Neoliberalizm iktidara geldiğinde hedefi sendikaları yok etmek oldu. Tüm dünyada bu yaşandı. (İngiltere, Türkiye/1980 yıllarına bakın) Yine de sendikalar önemli! İktidarla kavga etmekten kaçınan Türk-İş’in son “Eylül ayı açlık-yoksulluk” raporuna bakın:

“... İnsan önce karnını doyurmak, sonra barınma ve diğer temel ihtiyaçlarını karşılama ihtiyacı içindedir. Açlık, insani değerleri törpülerken toplumun dengesini sarsar. Yaz henüz biterken gıda fiyatlarındaki bu şiddetli artışın en temel sebebi Türk lirasındaki özellikle son bir yılda oluşan yüksek değer kaybıdır.

“... Üretimden tedariğe girdilerde ithal bağımlılığı yüksek hale gelmiş olan Türkiye ekonomisi, dünyada enflasyonun yükselmeye başlaması ve başta FED olmak üzere hem gelişmiş hem gelişmekte olan ülkelerin peşi sıra faiz artırımları yoluyla parasal sıkılaşmaya gitmeleri karşısında geleneksel iktisadi öğretiden farklı bir yol izliyor.

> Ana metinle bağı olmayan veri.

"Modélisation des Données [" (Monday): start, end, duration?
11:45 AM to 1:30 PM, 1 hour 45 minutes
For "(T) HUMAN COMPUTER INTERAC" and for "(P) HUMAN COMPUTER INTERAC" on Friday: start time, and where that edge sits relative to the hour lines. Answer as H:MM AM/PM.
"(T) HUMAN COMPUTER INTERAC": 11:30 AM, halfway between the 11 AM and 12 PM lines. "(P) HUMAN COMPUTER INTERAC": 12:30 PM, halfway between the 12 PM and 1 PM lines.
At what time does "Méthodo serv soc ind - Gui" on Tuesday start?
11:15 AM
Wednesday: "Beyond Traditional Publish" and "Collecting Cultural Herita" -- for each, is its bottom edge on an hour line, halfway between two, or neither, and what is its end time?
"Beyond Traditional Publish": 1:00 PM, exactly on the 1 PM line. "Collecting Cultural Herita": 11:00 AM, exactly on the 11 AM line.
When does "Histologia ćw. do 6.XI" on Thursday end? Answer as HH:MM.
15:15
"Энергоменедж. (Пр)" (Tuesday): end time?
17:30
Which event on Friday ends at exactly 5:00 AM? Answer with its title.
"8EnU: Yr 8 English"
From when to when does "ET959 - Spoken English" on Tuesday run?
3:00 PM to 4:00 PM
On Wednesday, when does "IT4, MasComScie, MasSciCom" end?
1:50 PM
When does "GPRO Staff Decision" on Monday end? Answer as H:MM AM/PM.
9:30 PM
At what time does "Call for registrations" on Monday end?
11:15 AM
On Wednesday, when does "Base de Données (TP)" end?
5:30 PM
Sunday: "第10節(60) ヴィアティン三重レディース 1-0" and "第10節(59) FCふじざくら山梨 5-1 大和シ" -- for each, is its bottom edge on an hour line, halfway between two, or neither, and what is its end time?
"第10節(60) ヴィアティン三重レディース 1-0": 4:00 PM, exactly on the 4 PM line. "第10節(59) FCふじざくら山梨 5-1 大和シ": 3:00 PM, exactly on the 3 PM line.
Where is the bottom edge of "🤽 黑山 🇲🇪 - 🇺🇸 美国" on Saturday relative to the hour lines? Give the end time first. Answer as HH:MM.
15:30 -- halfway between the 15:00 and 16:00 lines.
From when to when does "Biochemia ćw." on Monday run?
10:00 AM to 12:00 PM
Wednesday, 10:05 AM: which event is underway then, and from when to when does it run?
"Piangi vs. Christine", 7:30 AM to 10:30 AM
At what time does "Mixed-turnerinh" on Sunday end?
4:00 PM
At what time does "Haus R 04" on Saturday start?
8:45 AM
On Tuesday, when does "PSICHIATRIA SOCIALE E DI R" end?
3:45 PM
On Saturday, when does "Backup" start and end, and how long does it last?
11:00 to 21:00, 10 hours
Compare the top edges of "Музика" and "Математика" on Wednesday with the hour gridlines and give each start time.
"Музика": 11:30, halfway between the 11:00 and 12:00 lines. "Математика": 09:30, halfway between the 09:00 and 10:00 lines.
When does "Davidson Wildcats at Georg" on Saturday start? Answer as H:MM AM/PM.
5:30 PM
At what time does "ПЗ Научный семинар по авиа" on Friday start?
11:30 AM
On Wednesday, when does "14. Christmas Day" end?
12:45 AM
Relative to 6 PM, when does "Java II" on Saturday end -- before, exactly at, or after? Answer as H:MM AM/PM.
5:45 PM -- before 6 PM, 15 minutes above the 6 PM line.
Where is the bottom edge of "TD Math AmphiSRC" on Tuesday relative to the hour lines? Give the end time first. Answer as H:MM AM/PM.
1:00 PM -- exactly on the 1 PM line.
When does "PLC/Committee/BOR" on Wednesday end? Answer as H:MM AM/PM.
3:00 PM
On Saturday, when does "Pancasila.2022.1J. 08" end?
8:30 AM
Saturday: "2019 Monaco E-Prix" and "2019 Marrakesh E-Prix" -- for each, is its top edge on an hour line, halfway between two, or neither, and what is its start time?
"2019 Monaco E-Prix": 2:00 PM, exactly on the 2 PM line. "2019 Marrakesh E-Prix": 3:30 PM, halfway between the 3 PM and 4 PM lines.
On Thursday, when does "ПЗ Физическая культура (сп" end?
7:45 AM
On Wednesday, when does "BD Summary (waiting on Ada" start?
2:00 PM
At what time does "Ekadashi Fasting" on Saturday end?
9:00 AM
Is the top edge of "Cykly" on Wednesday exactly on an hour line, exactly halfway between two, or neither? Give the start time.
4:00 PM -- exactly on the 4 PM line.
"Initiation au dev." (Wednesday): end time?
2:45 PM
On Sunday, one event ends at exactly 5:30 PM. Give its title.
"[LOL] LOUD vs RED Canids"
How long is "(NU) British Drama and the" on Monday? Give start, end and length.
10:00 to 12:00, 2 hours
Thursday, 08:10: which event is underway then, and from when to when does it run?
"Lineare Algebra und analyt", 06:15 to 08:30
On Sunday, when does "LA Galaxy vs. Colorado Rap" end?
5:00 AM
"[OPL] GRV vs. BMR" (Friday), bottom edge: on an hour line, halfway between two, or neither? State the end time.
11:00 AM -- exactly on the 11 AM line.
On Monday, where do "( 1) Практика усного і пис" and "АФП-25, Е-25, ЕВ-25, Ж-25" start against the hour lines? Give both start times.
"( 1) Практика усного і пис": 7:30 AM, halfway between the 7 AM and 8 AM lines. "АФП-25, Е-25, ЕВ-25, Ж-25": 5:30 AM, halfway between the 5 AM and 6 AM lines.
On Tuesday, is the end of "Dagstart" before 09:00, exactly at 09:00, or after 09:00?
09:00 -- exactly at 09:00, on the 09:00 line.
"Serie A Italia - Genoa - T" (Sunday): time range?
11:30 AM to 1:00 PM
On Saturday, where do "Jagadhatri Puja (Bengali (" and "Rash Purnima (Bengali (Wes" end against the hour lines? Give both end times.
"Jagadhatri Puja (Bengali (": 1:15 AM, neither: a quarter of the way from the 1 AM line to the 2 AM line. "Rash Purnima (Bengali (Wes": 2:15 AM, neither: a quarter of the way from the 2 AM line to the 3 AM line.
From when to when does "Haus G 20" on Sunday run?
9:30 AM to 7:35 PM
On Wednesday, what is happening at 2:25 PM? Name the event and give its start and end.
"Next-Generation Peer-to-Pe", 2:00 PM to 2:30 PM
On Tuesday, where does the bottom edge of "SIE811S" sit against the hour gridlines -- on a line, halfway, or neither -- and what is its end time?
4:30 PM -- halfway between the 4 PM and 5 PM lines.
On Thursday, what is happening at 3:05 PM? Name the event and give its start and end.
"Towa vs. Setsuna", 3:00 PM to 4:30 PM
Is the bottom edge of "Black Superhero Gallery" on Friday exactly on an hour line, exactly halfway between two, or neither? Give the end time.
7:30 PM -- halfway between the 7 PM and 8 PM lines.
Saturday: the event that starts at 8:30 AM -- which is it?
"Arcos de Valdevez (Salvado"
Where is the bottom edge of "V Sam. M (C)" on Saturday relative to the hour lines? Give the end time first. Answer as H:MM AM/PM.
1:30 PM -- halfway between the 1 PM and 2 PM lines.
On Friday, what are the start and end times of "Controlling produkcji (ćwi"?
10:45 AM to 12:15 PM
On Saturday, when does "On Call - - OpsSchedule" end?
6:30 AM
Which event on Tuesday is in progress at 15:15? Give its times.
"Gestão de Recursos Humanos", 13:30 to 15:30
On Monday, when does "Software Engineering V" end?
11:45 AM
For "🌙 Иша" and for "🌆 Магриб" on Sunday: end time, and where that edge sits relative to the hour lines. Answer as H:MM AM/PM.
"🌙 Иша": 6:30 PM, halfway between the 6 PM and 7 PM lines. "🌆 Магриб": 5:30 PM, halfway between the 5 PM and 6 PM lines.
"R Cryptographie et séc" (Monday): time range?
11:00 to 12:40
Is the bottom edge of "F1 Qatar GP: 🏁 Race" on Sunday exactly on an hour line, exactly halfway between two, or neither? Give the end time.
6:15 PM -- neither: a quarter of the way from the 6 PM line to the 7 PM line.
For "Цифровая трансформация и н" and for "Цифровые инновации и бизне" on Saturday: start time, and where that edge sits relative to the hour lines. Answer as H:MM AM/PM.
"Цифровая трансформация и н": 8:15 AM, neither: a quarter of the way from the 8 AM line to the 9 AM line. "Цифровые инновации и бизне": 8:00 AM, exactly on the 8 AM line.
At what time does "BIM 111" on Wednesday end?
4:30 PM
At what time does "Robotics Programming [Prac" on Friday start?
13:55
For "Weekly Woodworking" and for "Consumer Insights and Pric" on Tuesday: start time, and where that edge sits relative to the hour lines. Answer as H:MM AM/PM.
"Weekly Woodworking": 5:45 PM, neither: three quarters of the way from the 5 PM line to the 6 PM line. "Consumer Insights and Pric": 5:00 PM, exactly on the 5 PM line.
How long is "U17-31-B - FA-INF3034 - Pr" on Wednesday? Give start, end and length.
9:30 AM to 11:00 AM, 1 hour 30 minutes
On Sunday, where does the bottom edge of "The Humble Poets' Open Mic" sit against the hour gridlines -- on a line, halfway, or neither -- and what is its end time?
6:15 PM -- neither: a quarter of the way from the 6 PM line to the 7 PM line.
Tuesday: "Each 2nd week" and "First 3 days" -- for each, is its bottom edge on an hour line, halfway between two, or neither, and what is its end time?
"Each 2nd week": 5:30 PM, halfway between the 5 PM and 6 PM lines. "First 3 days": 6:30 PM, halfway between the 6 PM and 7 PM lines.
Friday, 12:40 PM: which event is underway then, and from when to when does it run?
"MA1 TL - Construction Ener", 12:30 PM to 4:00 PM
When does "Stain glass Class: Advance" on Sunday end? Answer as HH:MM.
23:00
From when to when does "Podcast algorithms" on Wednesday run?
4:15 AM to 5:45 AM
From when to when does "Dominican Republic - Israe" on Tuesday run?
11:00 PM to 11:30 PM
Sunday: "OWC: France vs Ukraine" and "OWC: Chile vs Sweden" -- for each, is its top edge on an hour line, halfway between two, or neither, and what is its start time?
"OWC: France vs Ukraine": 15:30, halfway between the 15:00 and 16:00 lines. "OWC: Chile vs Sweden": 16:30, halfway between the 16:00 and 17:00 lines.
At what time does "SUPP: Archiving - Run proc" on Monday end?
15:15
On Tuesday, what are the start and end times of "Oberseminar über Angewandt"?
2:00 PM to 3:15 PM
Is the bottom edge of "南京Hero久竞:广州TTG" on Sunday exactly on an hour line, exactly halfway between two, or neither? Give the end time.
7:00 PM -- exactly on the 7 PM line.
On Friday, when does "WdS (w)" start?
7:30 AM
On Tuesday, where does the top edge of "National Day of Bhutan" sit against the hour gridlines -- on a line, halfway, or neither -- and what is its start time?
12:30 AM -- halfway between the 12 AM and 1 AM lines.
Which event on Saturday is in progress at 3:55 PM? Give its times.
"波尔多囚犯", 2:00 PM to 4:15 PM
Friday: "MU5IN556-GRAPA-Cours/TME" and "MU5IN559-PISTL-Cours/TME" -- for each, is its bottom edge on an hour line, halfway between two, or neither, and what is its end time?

“... Bu tavır, yüksek enflasyonist ortamın oluşmasının en önemli nedeni oldu. 2021 Eylül ayından başlayarak bu aya kadar politika faizini yüzde 19’dan yüzde 12’ye çeken ekonomi yönetiminin hedefinin üretimi artırmak, özellikle ihracat yolu ile cari açığı düşürmek, büyümeyi yüksek bir seviyede sürdürmek olduğu belirtilmişti.

“... Fakat bugün dünyada hiçbir ülkede enflasyon ile faiz arasındaki makas Türkiye’deki kadar açık değil ve enflasyon artarken gelen faiz indirimleri ile yıl içinde riskler çok hızlı şekilde yükseldi. Kur baskılanmasına rağmen TL, dolar karşısında yüzde 100’den fazla değer kaybederken Türkiye, iç karışıklıklarla boğuşan Zimbabve, Lübnan, Suriye, Sudan, Venezuela’dan sonra resmi verilerle dünyadaki en yüksek 6. enflasyona sahip ülke konumuna geldi.

“... Dış ticaret açığı geçen 1 yılda 25.5 milyardan 62.1 milyar dolara çıktı. Döviz kurlarını tutmak için döviz satarak müdahale eden TCMB’nin rezervlerinden milyarlarca dolar eksildi. Kur korumalı mevduat hesaplarında, bir gün çözülecek olan 1.3 trilyon TL para birikti ve bunun Hazine’ye maliyeti -şimdilik- resmi açıklamaya göre 76.5 milyar TL oldu.

“... İlgili kanun ile KKM’yi şirketlere cazip hale getirmek için milyarlarca liralık vergi gelirinden vazgeçildi. Diğer yandan artan oranlı gelir vergisi sebebiyle bir çalışan hâlâ ocak ayında aldığı ücretini aralık ayında alamıyor. Ekonomi 2022’nin 2. çeyreğinde yüzde 7.6 büyüdü ama işgücü ödemelerinin milli gelirdeki payı yılın aynı döneminde 2021’e kıyasla artmak bir yana yüzde 7.2 azaldı.

“... Vatandaşın devlete olan borcuna yüzde 30 gecikme faizi uygulanırken, vatandaşın devletten alacağına uygulanan faiz yüzde 9’da kaldı.

Ve geliyoruz esasa:

Dört kişilik bir ailenin sağlıklı, dengeli ve yeterli beslenebilmesi için yapması gereken aylık gıda harcaması tutarı (açlık sınırı) 7 bin 245.18 TL’ye... Gıda harcaması ile giyim, konut (kira, elektrik, su, yakıt), ulaşım, eğitim, sağlık ve benzeri ihtiyaçlar için yapılması zorunlu diğer aylık harcamalarının toplam tutarı (yoksulluk sınırı) 23 bin 599.93 TL’ye yükseldi.

Şimdi soruyorum: Türkiye’nin esas gündemi ne? Kimlik mi, ekonomi mi?